Binance, it's great. Love em, BNB for 50% off fees is a great gimmick, too.

Now, for the reason why I can't go to sleep: https://twitter.com/binance/status/1011429499114672128




https://twitter.com/cz_binance/status/1011472294365913089



https://support.binance.com/hc/en-us/articles/360005155491



https://support.binance.com/hc/en-us/articles/360005156431



https://twitter.com/BitMEXdotcom/status/1011556995323891713




Bitstamp vs. Binance (my Bitfinex chart is covered in shit)




I even had a stop-loss in place that I cancelled minutes before trading was supposed to resume because I didn't want some bot to take it out. Then they delayed it, depending on where the price goes that could screw me.


----------



## neger psykolog (Jun 26, 2018)

binance's best quality is speed and that they don't have a thousand different wallets/coins implements so transfers are actually pretty rapid. The mobile app is also good, I don't think many exchanges have their own apps or "good ones".
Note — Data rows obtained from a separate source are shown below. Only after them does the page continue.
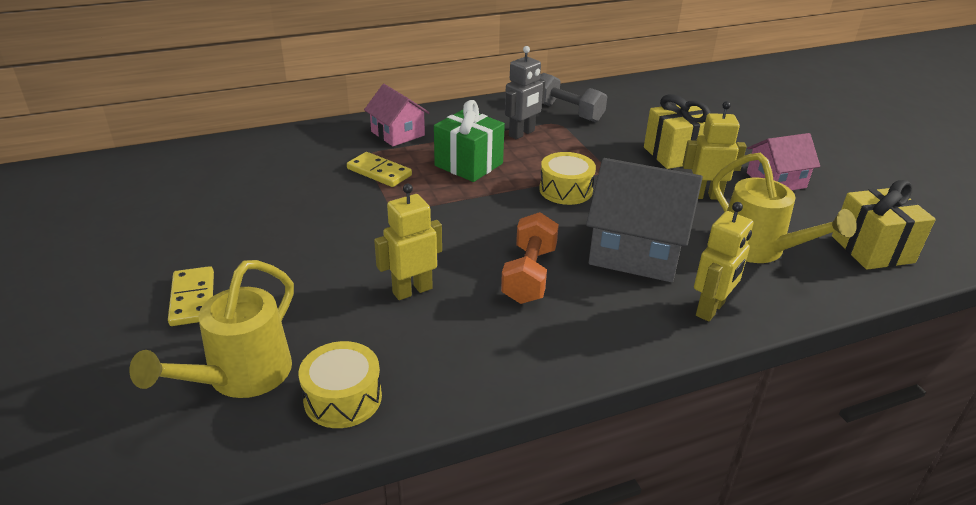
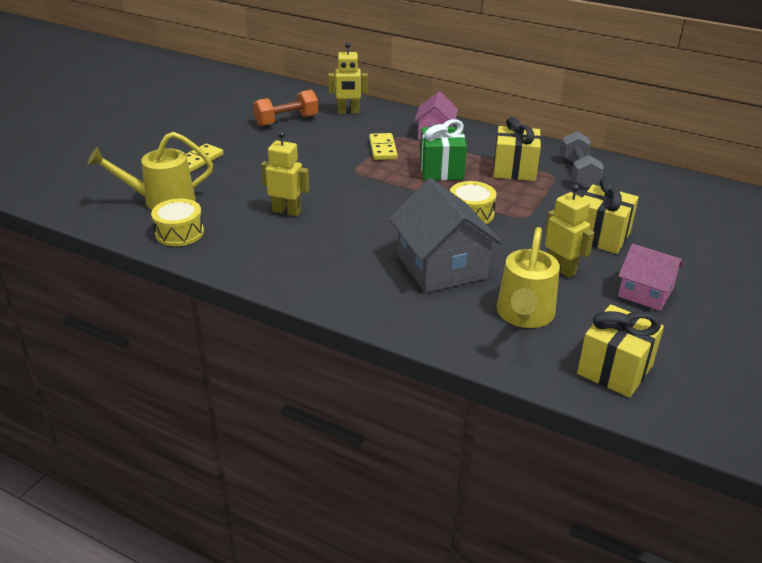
camera: 50 degrees right, 0 degrees up
(522, 133) = (514, 170): grey robot -> yellow gift
(529, 275) = (355, 240): orange dumbbell -> orange dumbbell (286, 120)
(711, 309) = (416, 318): yellow robot -> yellow robot (348, 112)

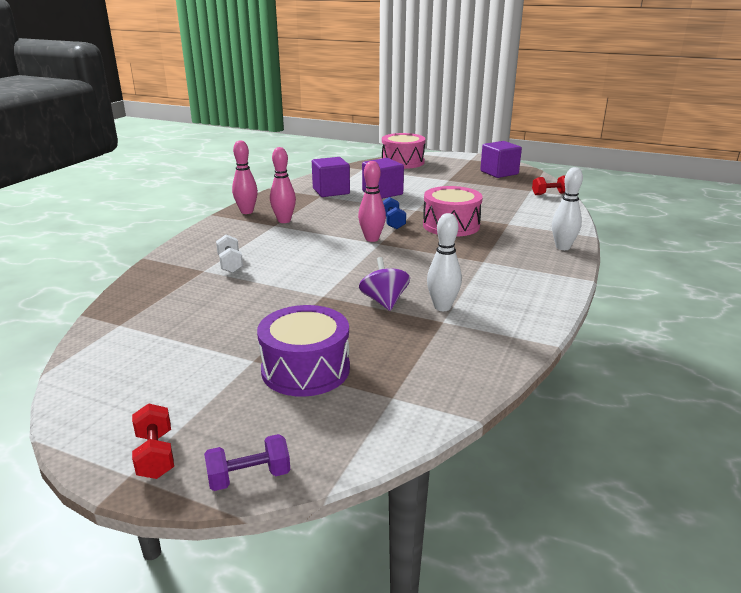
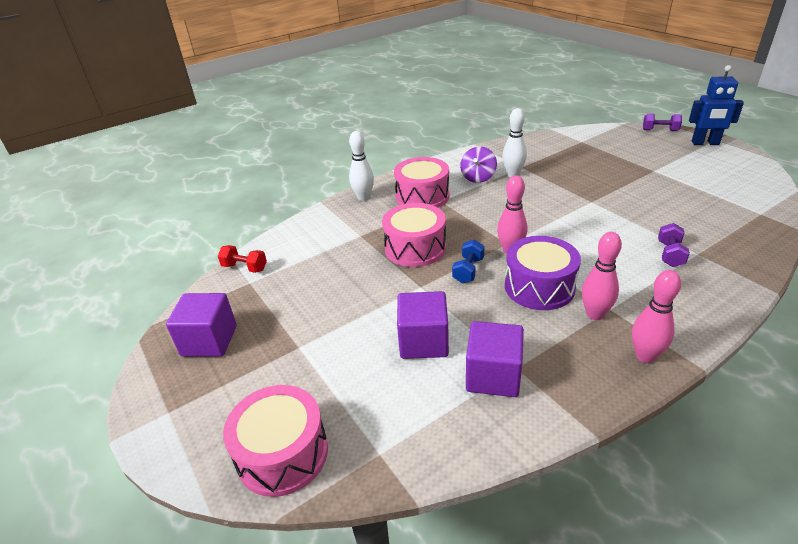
camera: 145 degrees left, 10 degrees up
(155, 455) = (705, 143): red dumbbell -> blue robot
(230, 264) = (670, 254): white dumbbell -> purple dumbbell
(305, 369) = (622, 160): purple drum -> purple drum (539, 287)
(384, 301) = (549, 186): purple spinning top -> purple spinning top (478, 177)
(508, 261) = (422, 196): none -> pink drum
What still pisses me off about all exchanges is they never tell you profit/loss on your previous trades. You basically have to pull it out and do manual calculations which is gay and boring.


----------



## CrunkLord420 (Jun 26, 2018)

While reading twitter I saw this one double your coin scammer, and noticed the twitter account was registered back in November 2012 and only recently started posting again. Fucking what? https://archive.fo/VQKzj


----------



## Hell0 (Jun 26, 2018)

i dont trust crpyto currency, i have invest all my money in the waterslide industry. its a much safer investment


----------



## millais (Jun 26, 2018)

"FUNDOS ARE SAEFU"


----------



## CrunkLord420 (Jun 26, 2018)

millais said:


> "FUNDOS ARE SAEFU"





BASED


----------



## CrunkLord420 (Jul 17, 2018)

Binance's fucking website crashed in the middle of this insane candle we're having now. But the API is still running and active. Like what the actual fuck Binance.







EDIT: and it seems we're back, Binance was down for like 30 minutes. The annoying part is it didn't stop trading, people with valid API keys could keep trading. I tried to use some CLI scripts I wrote but my API keys were invalidated during the Syscoin thing.


----------



## LastOfTheMohicans (Jul 17, 2018)

So what you're saying is I should never actually use Binance's official front end to trade if I ever get into trading.

I should build a bot/client/frontend that just calls the API.

Ok.


----------



## unfathomable (Aug 9, 2018)

If you haven't heard of trade dash you should check it out.

Lets you trade on multiple exchanges from one GUI program. Binance and Bitstamp were the only two supported last time I checked. The devs are active on discord. I haven't used it in awhile.


----------